(RECORDS SHOWN)
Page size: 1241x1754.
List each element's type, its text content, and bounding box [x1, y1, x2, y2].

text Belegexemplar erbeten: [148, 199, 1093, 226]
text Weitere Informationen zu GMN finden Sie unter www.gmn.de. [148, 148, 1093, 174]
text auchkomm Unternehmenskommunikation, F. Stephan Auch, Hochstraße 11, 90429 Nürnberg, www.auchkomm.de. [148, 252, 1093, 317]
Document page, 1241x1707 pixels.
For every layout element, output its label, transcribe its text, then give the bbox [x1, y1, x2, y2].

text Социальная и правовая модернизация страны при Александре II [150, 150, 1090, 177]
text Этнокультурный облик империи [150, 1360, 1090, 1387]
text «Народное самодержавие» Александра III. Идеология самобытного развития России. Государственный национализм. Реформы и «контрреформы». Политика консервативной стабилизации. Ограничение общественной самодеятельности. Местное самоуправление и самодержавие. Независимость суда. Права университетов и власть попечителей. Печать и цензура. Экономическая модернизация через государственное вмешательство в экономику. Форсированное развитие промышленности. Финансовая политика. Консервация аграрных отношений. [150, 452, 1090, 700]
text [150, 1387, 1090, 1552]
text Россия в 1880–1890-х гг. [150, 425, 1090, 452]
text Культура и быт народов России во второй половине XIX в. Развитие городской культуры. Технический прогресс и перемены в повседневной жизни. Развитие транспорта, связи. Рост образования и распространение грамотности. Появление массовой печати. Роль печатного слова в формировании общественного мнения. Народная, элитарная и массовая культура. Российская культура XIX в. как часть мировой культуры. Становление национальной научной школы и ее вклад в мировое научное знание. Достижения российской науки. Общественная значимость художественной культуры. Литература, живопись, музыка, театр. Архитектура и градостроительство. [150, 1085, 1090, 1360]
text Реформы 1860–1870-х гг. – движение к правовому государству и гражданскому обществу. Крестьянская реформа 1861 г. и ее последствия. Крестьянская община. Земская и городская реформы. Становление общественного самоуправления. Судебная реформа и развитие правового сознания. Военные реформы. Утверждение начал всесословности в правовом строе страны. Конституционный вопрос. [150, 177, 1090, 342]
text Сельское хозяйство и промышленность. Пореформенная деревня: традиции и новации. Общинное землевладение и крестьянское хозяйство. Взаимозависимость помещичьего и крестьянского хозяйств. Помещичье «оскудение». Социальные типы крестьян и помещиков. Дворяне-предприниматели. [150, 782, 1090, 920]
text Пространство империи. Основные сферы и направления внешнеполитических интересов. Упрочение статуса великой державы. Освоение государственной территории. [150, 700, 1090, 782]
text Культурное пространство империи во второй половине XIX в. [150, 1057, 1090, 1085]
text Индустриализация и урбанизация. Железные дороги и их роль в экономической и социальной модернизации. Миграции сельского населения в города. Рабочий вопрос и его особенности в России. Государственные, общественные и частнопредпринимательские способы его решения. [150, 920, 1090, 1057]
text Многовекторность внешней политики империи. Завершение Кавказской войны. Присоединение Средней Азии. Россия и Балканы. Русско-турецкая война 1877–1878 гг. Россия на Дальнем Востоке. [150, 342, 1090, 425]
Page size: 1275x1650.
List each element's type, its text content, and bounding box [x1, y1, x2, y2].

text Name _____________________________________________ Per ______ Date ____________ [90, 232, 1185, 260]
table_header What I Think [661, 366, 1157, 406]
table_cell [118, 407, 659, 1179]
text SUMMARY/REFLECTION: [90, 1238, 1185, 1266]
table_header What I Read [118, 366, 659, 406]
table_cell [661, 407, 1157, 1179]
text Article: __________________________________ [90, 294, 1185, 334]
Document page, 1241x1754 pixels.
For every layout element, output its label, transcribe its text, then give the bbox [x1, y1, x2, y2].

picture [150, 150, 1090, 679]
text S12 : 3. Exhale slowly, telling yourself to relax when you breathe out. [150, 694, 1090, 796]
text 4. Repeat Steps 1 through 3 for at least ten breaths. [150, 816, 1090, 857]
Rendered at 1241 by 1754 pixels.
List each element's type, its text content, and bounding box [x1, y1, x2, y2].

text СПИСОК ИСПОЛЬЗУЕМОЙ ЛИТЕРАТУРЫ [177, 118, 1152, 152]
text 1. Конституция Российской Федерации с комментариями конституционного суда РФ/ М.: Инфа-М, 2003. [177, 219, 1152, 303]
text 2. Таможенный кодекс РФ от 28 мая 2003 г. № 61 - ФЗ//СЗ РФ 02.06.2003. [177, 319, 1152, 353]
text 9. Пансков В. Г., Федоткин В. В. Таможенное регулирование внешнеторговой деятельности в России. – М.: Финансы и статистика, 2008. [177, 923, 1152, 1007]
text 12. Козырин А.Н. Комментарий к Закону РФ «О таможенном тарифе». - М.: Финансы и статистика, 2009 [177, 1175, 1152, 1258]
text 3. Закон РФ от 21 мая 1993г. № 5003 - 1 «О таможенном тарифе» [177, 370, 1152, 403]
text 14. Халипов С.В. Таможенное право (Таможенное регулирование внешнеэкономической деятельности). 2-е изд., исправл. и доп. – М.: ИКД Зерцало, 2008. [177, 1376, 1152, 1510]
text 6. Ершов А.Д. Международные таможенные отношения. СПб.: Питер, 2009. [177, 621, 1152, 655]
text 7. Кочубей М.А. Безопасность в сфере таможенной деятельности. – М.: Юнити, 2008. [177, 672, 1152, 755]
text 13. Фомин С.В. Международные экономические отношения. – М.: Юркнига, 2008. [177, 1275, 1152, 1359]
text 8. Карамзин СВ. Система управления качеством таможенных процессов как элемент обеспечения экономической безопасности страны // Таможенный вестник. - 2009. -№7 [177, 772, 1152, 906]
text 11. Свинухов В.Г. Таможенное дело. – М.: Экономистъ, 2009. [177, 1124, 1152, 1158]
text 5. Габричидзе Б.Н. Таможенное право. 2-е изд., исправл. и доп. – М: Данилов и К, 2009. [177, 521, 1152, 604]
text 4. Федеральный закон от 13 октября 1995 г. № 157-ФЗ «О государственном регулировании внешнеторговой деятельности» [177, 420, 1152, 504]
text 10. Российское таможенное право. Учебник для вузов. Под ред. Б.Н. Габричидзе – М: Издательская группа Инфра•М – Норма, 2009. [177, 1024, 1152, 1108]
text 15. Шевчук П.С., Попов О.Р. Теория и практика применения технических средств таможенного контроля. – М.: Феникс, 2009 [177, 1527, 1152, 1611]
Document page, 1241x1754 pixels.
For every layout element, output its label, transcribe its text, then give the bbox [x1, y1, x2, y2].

(INSTRUCTIONS TO FOLLOW)
Write out every entry verbatim.

(WRITTEN ANSWER)
Page size: 1241x1754.
List each element's type, its text content, and bounding box [x1, y1, x2, y2].

text Belegexemplar erbeten: [148, 199, 1093, 226]
text Weitere Informationen zu GMN finden Sie unter www.gmn.de. [148, 148, 1093, 174]
text auchkomm Unternehmenskommunikation, F. Stephan Auch, Hochstraße 11, 90429 Nürnberg, www.auchkomm.de. [148, 252, 1093, 317]
Document page, 1241x1707 pixels.
For every layout element, output its label, transcribe its text, then give the bbox [x1, y1, x2, y2].

text Социальная и правовая модернизация страны при Александре II [150, 150, 1090, 177]
text Этнокультурный облик империи [150, 1360, 1090, 1387]
text «Народное самодержавие» Александра III. Идеология самобытного развития России. Государственный национализм. Реформы и «контрреформы». Политика консервативной стабилизации. Ограничение общественной самодеятельности. Местное самоуправление и самодержавие. Независимость суда. Права университетов и власть попечителей. Печать и цензура. Экономическая модернизация через государственное вмешательство в экономику. Форсированное развитие промышленности. Финансовая политика. Консервация аграрных отношений. [150, 452, 1090, 700]
text [150, 1387, 1090, 1552]
text Россия в 1880–1890-х гг. [150, 425, 1090, 452]
text Культура и быт народов России во второй половине XIX в. Развитие городской культуры. Технический прогресс и перемены в повседневной жизни. Развитие транспорта, связи. Рост образования и распространение грамотности. Появление массовой печати. Роль печатного слова в формировании общественного мнения. Народная, элитарная и массовая культура. Российская культура XIX в. как часть мировой культуры. Становление национальной научной школы и ее вклад в мировое научное знание. Достижения российской науки. Общественная значимость художественной культуры. Литература, живопись, музыка, театр. Архитектура и градостроительство. [150, 1085, 1090, 1360]
text Реформы 1860–1870-х гг. – движение к правовому государству и гражданскому обществу. Крестьянская реформа 1861 г. и ее последствия. Крестьянская община. Земская и городская реформы. Становление общественного самоуправления. Судебная реформа и развитие правового сознания. Военные реформы. Утверждение начал всесословности в правовом строе страны. Конституционный вопрос. [150, 177, 1090, 342]
text Сельское хозяйство и промышленность. Пореформенная деревня: традиции и новации. Общинное землевладение и крестьянское хозяйство. Взаимозависимость помещичьего и крестьянского хозяйств. Помещичье «оскудение». Социальные типы крестьян и помещиков. Дворяне-предприниматели. [150, 782, 1090, 920]
text Пространство империи. Основные сферы и направления внешнеполитических интересов. Упрочение статуса великой державы. Освоение государственной территории. [150, 700, 1090, 782]
text Культурное пространство империи во второй половине XIX в. [150, 1057, 1090, 1085]
text Индустриализация и урбанизация. Железные дороги и их роль в экономической и социальной модернизации. Миграции сельского населения в города. Рабочий вопрос и его особенности в России. Государственные, общественные и частнопредпринимательские способы его решения. [150, 920, 1090, 1057]
text Многовекторность внешней политики империи. Завершение Кавказской войны. Присоединение Средней Азии. Россия и Балканы. Русско-турецкая война 1877–1878 гг. Россия на Дальнем Востоке. [150, 342, 1090, 425]
Page size: 1275x1650.
List each element's type, its text content, and bounding box [x1, y1, x2, y2].

text Name _____________________________________________ Per ______ Date ____________ [90, 232, 1185, 260]
table_header What I Think [661, 366, 1157, 406]
table_cell [118, 407, 659, 1179]
text SUMMARY/REFLECTION: [90, 1238, 1185, 1266]
table_header What I Read [118, 366, 659, 406]
table_cell [661, 407, 1157, 1179]
text Article: __________________________________ [90, 294, 1185, 334]
Document page, 1241x1754 pixels.
For every layout element, output its label, transcribe its text, then give the bbox [x1, y1, x2, y2].

picture [150, 150, 1090, 679]
text S12 : 3. Exhale slowly, telling yourself to relax when you breathe out. [150, 694, 1090, 796]
text 4. Repeat Steps 1 through 3 for at least ten breaths. [150, 816, 1090, 857]
Rendered at 1241 by 1754 pixels.
List each element's type, its text content, and bounding box [x1, y1, x2, y2].

text СПИСОК ИСПОЛЬЗУЕМОЙ ЛИТЕРАТУРЫ [177, 118, 1152, 152]
text 1. Конституция Российской Федерации с комментариями конституционного суда РФ/ М.: Инфа-М, 2003. [177, 219, 1152, 303]
text 2. Таможенный кодекс РФ от 28 мая 2003 г. № 61 - ФЗ//СЗ РФ 02.06.2003. [177, 319, 1152, 353]
text 9. Пансков В. Г., Федоткин В. В. Таможенное регулирование внешнеторговой деятельности в России. – М.: Финансы и статистика, 2008. [177, 923, 1152, 1007]
text 12. Козырин А.Н. Комментарий к Закону РФ «О таможенном тарифе». - М.: Финансы и статистика, 2009 [177, 1175, 1152, 1258]
text 3. Закон РФ от 21 мая 1993г. № 5003 - 1 «О таможенном тарифе» [177, 370, 1152, 403]
text 14. Халипов С.В. Таможенное право (Таможенное регулирование внешнеэкономической деятельности). 2-е изд., исправл. и доп. – М.: ИКД Зерцало, 2008. [177, 1376, 1152, 1510]
text 6. Ершов А.Д. Международные таможенные отношения. СПб.: Питер, 2009. [177, 621, 1152, 655]
text 7. Кочубей М.А. Безопасность в сфере таможенной деятельности. – М.: Юнити, 2008. [177, 672, 1152, 755]
text 13. Фомин С.В. Международные экономические отношения. – М.: Юркнига, 2008. [177, 1275, 1152, 1359]
text 8. Карамзин СВ. Система управления качеством таможенных процессов как элемент обеспечения экономической безопасности страны // Таможенный вестник. - 2009. -№7 [177, 772, 1152, 906]
text 11. Свинухов В.Г. Таможенное дело. – М.: Экономистъ, 2009. [177, 1124, 1152, 1158]
text 5. Габричидзе Б.Н. Таможенное право. 2-е изд., исправл. и доп. – М: Данилов и К, 2009. [177, 521, 1152, 604]
text 4. Федеральный закон от 13 октября 1995 г. № 157-ФЗ «О государственном регулировании внешнеторговой деятельности» [177, 420, 1152, 504]
text 10. Российское таможенное право. Учебник для вузов. Под ред. Б.Н. Габричидзе – М: Издательская группа Инфра•М – Норма, 2009. [177, 1024, 1152, 1108]
text 15. Шевчук П.С., Попов О.Р. Теория и практика применения технических средств таможенного контроля. – М.: Феникс, 2009 [177, 1527, 1152, 1611]
Document page, 1241x1754 pixels.
For every layout element, output its label, transcribe its text, then give the bbox [x1, y1, x2, y2].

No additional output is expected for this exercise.